• Problem to work on
Below are several records. Retype exactly those lines running from the one with "0 Rectangle, with rotation*" through the one with "G04 Aperture macros list end*", end lines included, and no others.

(Hardware design source data)
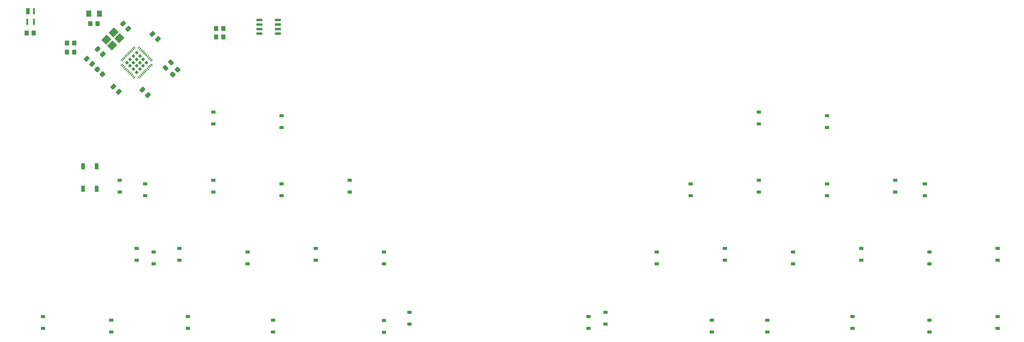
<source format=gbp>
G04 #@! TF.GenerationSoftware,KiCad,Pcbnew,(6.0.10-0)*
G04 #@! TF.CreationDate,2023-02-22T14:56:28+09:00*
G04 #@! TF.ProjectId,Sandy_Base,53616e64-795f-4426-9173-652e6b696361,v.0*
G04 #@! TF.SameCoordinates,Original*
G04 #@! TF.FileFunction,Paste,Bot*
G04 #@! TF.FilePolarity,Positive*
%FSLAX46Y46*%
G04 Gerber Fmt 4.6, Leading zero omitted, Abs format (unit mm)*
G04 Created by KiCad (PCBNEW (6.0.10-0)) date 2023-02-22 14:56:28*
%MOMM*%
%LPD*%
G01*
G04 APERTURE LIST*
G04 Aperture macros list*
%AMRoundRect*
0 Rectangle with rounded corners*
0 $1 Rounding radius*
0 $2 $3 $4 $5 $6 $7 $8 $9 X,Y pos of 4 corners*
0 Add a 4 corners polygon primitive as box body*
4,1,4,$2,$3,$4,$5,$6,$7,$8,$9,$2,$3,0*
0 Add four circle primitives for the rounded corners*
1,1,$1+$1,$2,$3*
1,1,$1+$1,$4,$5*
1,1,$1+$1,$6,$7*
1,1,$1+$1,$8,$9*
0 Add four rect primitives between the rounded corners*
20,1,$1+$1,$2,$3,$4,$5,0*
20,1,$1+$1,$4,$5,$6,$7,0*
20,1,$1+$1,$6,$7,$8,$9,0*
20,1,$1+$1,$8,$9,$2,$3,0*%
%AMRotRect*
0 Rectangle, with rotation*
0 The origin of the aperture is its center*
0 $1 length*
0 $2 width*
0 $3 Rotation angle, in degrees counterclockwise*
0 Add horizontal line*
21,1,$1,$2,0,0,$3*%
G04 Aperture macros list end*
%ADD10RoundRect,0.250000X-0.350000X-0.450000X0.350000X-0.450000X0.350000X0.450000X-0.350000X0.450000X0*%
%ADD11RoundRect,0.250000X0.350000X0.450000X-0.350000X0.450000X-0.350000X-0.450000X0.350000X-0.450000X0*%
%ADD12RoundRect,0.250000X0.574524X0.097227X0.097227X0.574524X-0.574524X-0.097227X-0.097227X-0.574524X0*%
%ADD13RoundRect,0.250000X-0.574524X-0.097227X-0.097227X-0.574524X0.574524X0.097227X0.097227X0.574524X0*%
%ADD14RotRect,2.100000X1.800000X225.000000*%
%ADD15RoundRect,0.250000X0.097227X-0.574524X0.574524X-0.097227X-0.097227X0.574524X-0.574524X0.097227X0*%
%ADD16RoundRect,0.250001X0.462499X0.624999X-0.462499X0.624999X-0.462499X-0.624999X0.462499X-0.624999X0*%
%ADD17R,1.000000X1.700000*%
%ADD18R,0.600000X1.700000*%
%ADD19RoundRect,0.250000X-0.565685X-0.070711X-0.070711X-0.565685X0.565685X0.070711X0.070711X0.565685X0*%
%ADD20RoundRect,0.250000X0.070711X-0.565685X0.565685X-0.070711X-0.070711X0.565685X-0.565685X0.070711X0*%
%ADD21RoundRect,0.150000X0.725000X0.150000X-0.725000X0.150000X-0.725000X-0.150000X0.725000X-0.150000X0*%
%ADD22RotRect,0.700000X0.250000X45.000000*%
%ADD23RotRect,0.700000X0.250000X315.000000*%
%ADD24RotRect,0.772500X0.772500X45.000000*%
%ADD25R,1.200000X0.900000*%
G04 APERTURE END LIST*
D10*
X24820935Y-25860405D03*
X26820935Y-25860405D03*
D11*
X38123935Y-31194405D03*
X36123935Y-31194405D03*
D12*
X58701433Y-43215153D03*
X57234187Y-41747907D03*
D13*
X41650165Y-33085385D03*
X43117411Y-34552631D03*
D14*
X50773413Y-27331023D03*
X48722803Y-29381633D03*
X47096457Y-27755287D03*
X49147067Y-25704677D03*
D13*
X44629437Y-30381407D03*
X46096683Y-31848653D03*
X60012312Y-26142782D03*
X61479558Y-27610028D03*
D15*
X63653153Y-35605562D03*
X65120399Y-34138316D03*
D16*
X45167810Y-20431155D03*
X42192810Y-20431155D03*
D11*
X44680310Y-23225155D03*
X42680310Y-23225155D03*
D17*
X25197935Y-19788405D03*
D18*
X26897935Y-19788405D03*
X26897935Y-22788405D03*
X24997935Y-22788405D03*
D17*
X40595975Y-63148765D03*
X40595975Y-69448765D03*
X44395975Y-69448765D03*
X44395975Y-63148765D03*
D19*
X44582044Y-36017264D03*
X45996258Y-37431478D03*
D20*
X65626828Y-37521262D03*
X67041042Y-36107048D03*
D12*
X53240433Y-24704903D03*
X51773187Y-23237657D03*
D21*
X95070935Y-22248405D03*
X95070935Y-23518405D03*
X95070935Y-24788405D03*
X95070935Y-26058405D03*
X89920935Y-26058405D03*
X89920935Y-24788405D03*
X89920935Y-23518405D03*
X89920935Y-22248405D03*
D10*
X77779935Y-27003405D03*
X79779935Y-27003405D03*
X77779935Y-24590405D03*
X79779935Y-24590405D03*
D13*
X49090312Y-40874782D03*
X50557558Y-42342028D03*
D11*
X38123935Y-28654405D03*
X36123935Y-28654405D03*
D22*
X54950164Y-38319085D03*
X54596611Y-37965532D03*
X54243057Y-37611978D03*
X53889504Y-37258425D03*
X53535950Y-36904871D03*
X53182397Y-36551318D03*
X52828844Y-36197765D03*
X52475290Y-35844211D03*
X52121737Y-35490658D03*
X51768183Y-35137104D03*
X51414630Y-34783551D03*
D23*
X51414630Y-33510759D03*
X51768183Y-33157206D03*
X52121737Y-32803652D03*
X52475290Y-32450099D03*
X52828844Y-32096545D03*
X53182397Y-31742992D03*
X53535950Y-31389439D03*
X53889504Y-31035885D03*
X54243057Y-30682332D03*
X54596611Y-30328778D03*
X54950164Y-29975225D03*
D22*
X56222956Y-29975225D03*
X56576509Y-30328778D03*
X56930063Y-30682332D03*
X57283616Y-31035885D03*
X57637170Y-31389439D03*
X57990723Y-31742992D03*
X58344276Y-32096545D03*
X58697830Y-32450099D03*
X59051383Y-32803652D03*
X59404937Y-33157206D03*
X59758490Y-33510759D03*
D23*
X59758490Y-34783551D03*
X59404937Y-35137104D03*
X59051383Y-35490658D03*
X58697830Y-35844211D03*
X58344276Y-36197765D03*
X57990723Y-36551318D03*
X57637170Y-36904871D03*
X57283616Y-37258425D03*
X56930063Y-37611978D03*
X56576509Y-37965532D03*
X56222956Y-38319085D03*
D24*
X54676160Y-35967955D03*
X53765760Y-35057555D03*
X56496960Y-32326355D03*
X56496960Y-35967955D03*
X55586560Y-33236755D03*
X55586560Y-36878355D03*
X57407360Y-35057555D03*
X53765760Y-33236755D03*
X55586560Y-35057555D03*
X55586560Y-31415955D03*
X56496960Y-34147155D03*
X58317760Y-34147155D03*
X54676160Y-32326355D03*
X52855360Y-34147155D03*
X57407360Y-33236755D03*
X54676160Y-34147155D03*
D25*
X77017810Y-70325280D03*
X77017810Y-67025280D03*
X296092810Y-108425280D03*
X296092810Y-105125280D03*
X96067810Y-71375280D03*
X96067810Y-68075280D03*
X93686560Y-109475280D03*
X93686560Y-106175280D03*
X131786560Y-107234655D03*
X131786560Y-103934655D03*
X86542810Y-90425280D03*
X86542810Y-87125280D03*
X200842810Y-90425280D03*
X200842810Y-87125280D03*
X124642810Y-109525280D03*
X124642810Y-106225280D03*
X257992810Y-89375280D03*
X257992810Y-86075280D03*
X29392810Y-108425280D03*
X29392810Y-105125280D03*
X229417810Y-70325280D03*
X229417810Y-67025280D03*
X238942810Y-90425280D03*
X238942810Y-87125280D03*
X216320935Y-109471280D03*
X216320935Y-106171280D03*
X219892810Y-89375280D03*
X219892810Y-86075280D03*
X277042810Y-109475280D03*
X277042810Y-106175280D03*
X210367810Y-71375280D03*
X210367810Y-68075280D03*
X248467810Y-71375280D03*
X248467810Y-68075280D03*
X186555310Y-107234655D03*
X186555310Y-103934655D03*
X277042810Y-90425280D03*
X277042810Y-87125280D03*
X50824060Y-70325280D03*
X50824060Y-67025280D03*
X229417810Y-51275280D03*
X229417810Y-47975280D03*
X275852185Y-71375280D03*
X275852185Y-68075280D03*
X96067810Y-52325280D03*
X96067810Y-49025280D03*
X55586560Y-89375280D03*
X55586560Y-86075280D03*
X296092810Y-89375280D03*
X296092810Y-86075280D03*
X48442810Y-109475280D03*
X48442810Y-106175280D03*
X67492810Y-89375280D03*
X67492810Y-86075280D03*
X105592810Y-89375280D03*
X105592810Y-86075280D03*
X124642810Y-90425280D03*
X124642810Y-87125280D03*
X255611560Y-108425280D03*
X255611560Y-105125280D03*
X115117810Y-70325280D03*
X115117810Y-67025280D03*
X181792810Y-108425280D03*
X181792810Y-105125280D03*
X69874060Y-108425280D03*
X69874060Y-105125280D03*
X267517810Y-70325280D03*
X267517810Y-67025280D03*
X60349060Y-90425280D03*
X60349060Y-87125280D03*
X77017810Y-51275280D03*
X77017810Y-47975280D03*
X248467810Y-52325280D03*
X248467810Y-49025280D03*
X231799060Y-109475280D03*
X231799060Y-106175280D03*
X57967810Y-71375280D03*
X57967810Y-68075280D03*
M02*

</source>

• Response area
0 Rectangle, with rotation*
0 The origin of the aperture is its center*
0 $1 length*
0 $2 width*
0 $3 Rotation angle, in degrees counterclockwise*
0 Add horizontal line*
21,1,$1,$2,0,0,$3*%
G04 Aperture macros list end*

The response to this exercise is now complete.